Page 3 of 3

Re: Discharging the battery for the FSE clock

Posted: Mon Jul 15, 2024 12:51 pm
by ag123
@GonzoG I think F1 is Cortex M3, while F0 is M0 and G0 is M0+. M0 do not have a complete Arm instruction sets as like M3 (e.g. F103), so binaries will be bigger (some instructions needs other (more) instructions to re-create) and that the F0, G0 often have smaller flash than do even F1xx.

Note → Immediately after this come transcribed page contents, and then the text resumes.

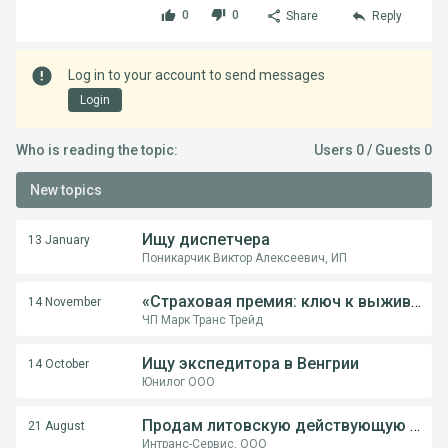
0
0
Share
Reply
Log in to your account to send messages
Login
Who is reading the topic:
Users 0 / Guests 0
New topics
Ищу диспетчера
13 January
Поникарчик Виктор Алексеевич, ИП
«Страховая премия: ключ к выживанию перевозчика в международной логистике»
14 November
ЧП Марк Транс Трейд
Ищу экспедитора в Венгрии
14 October
Юнилог ООО
Продам литовскую действующую компанию
21 August
Интранс-Сервис, ООО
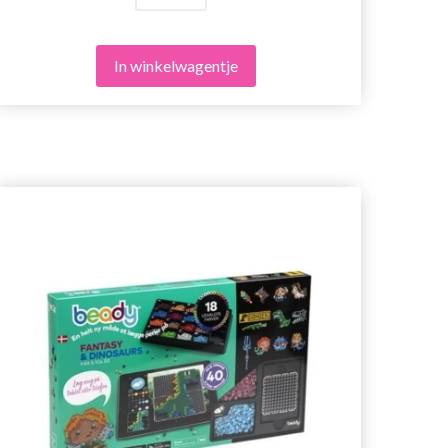
In winkelwagentje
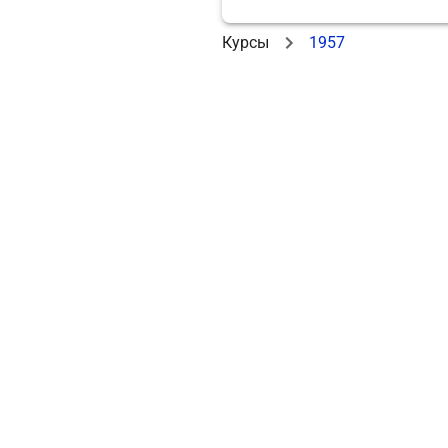
Курсы
1957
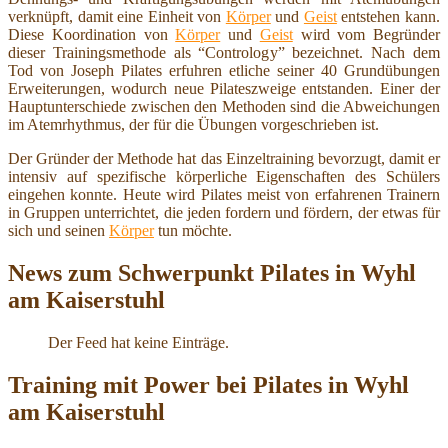
verknüpft, damit eine Einheit von
Körper
und
Geist
entstehen kann.
Diese Koordination von
Körper
und
Geist
wird vom Begründer
dieser Trainingsmethode als “Contrology” bezeichnet. Nach dem
Tod von Joseph Pilates erfuhren etliche seiner 40 Grundübungen
Erweiterungen, wodurch neue Pilateszweige entstanden. Einer der
Hauptunterschiede zwischen den Methoden sind die Abweichungen
im Atemrhythmus, der für die Übungen vorgeschrieben ist.
Der Gründer der Methode hat das Einzeltraining bevorzugt, damit er
intensiv auf spezifische körperliche Eigenschaften des Schülers
eingehen konnte. Heute wird Pilates meist von erfahrenen Trainern
in Gruppen unterrichtet, die jeden fordern und fördern, der etwas für
sich und seinen
Körper
tun möchte.
News zum Schwerpunkt Pilates in Wyhl
am Kaiserstuhl
Der Feed hat keine Einträge.
Training mit Power bei Pilates in Wyhl
am Kaiserstuhl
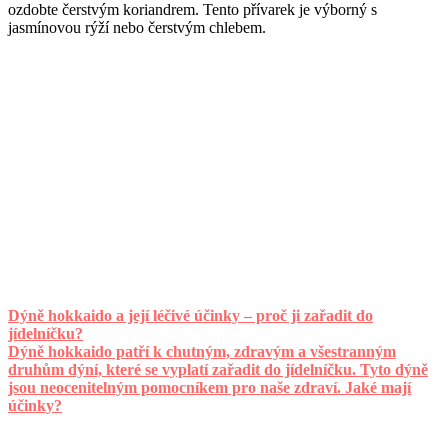
ozdobte čerstvým koriandrem. Tento přívarek je výborný s
jasmínovou rýží nebo čerstvým chlebem.
Dýně hokkaido a její léčivé účinky – proč ji zařadit do
jídelníčku?
Dýně hokkaido patří k chutným, zdravým a všestranným
druhům dýní, které se vyplatí zařadit do jídelníčku. Tyto dýně
jsou neocenitelným pomocníkem pro naše zdraví. Jaké mají
účinky?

did a google and stumbled into this
https://community.arm.com/support-forum ... programmer
https://community.infineon.com/t5/Knowl ... a-p/251309.
relocatable vector table in m0+ is interesting (vs m0), in a sense that vector table can be copied into sram and relocated, then hooks (IRQ callbacks) can change on demand on the fly. But that unfortunately, the vendor 'candies' small mcus tend to have like 4k, 8k sram, that is pretty 'squeezy' to start with, leaving less room for the stack and heap.

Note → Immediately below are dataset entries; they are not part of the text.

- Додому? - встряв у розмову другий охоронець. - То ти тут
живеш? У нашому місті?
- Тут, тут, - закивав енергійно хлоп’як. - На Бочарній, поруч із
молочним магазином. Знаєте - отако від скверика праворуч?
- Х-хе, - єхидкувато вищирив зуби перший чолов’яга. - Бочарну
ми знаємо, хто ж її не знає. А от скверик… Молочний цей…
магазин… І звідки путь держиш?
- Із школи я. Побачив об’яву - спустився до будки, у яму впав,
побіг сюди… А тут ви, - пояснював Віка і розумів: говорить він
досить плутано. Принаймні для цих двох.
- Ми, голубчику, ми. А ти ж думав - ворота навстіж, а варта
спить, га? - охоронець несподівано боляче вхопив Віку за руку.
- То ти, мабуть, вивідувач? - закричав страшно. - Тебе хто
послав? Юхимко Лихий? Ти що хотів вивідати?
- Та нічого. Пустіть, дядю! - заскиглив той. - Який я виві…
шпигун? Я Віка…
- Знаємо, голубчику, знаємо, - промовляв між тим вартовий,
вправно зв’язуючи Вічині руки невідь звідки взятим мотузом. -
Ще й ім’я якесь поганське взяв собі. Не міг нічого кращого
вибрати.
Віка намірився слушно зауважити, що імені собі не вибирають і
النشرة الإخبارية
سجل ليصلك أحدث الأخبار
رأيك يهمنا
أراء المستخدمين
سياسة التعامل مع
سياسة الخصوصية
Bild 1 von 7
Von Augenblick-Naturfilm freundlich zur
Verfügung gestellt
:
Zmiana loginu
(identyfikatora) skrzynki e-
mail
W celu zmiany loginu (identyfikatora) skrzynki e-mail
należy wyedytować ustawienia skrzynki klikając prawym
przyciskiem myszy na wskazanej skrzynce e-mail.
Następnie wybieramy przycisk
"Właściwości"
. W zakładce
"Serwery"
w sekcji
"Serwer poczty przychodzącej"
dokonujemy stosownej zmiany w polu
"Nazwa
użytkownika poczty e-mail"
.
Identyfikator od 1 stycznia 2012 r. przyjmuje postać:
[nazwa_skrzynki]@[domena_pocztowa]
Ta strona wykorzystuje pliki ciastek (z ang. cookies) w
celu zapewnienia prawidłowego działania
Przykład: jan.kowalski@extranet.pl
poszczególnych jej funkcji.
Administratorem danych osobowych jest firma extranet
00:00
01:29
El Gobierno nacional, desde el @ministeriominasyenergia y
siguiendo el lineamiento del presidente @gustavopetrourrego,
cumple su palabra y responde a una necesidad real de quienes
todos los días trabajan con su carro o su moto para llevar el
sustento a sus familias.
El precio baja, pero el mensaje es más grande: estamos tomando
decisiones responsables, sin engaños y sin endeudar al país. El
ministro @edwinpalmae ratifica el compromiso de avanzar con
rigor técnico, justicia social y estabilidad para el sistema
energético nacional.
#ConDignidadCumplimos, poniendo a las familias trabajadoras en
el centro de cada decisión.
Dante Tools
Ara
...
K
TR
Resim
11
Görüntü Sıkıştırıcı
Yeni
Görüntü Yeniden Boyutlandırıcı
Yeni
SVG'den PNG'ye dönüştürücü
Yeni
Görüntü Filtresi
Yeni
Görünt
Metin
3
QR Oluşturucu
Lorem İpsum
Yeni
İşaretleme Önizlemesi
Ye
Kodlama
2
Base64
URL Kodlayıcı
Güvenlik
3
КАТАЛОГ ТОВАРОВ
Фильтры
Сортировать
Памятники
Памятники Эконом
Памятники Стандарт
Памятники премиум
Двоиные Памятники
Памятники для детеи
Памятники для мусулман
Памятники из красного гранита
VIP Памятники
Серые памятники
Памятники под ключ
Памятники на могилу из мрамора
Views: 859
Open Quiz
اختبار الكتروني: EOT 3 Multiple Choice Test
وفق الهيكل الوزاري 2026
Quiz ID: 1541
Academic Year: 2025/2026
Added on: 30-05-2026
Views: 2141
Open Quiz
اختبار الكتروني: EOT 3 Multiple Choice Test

anothe stumble from a google search
https://documentation-service.arm.com/s ... 6f2176f8cc

more stumbles
arm v6m cheatsheet e.g. Cortex M0, M0+
https://gist.github.com/s-aguado/81bc3b ... tsheet-pdf

arm v7m cheat sheet (Cortex M4)
https://www.ic.unicamp.br/~ranido/mc404 ... -sheet.pdf
(incorrect, this seemed to be for v7 Cortex A)
https://courses.cs.washington.edu/cours ... /armv7.pdf)

comparing v6m (e.g. Cortex M0, M0+) vs v7m (e.g. Cortex M3 e.g. stm32f103, f1xx etc) cheatsheets
a key difference seem to be the 3rd 'flexible register'
e.g. in M0 (v6m) add is like:

Code: Select all

ADD{S} {Rd,} Rn, {#}op2 Add
while in M3 (v7m) it is

Code: Select all

add{s}<c><q> {<Rd>,} <Rn>, <Rm> {,<shift>}
and
add{s}<c><q> {<Rd>,} <Rn>, #<const> 
so Cortex M3 (e.g. stm32f103) has more instructions and the binary could be leaner with those more complete instructions.

it is interesting that Raspberry Pico RP2040 are after all M0+ but dual cores
https://www.raspberrypi.com/documentati ... p2040.html

'ART accelerator' is the magic that ST adds to its Cortex M4 (e.g. F4xx (f401/f411, etc) G4xx which otherwise would be a little better than M3 by purely M4 vs M3 core.
'ART accelerator' is then like an L2 cache as do those 'big' cpus have. It makes a big difference for codes run from flash as flash often have latencies of many wait states. from a few wait states to zero wait states would deliver like 1 instructions per hz kind of performance (I think less optimistic than this), it would be quite incredible if an mcu can deliver like 80 Mips constant throughput
even stm32f401 claims
105 DMIPS/1.25 DMIPS/MHz (Dhrystone 2.1),
https://www.st.com/en/microcontrollers- ... 401ce.html
while stm32f103 it is
https://www.st.com/en/microcontrollers- ... 103c8.html
72 MHz maximum frequency, 1.25 DMIPS/MHz (Dhrystone 2.1) performance at 0 wait state memory access
provided one can even get 0 wait states, which is rather unlikely if the loads are all from flash.
that is possibly feasible if codes are run from sram instead (precious).

and I think F4xx FPU is dual vector (e.g. 2 parallel single precision computation together)
it could after all be true if gcc didn't 'cheat' on the whetstone benchmarks :lol:
viewtopic.php?p=939#p939
stm32f401 overclocked

Code: Select all

Beginning Whetstone benchmark at 144 MHz ... -O3 overclocked
ART enabled (prefetch + instr + data cache) on
C Converted Single Precision Whetstones:185.20 Mflops
ART disabled (prefetch + instr + data cache) off
C Converted Single Precision Whetstones:100.09 Mflops
these numbers are better than an old Intel Pentium 4 :lol:
http://www.roylongbottom.org.uk/whetstone.htm
but of course that is cheat in p4 that is double precision (much more transistors / hardware wires are needed)

Code: Select all

Pentium 4        1700 Mhz   603 MWps    152 mflops     798     621     2001 
fast FPU matters if one does calcs on the fly, e.g. DSP etc.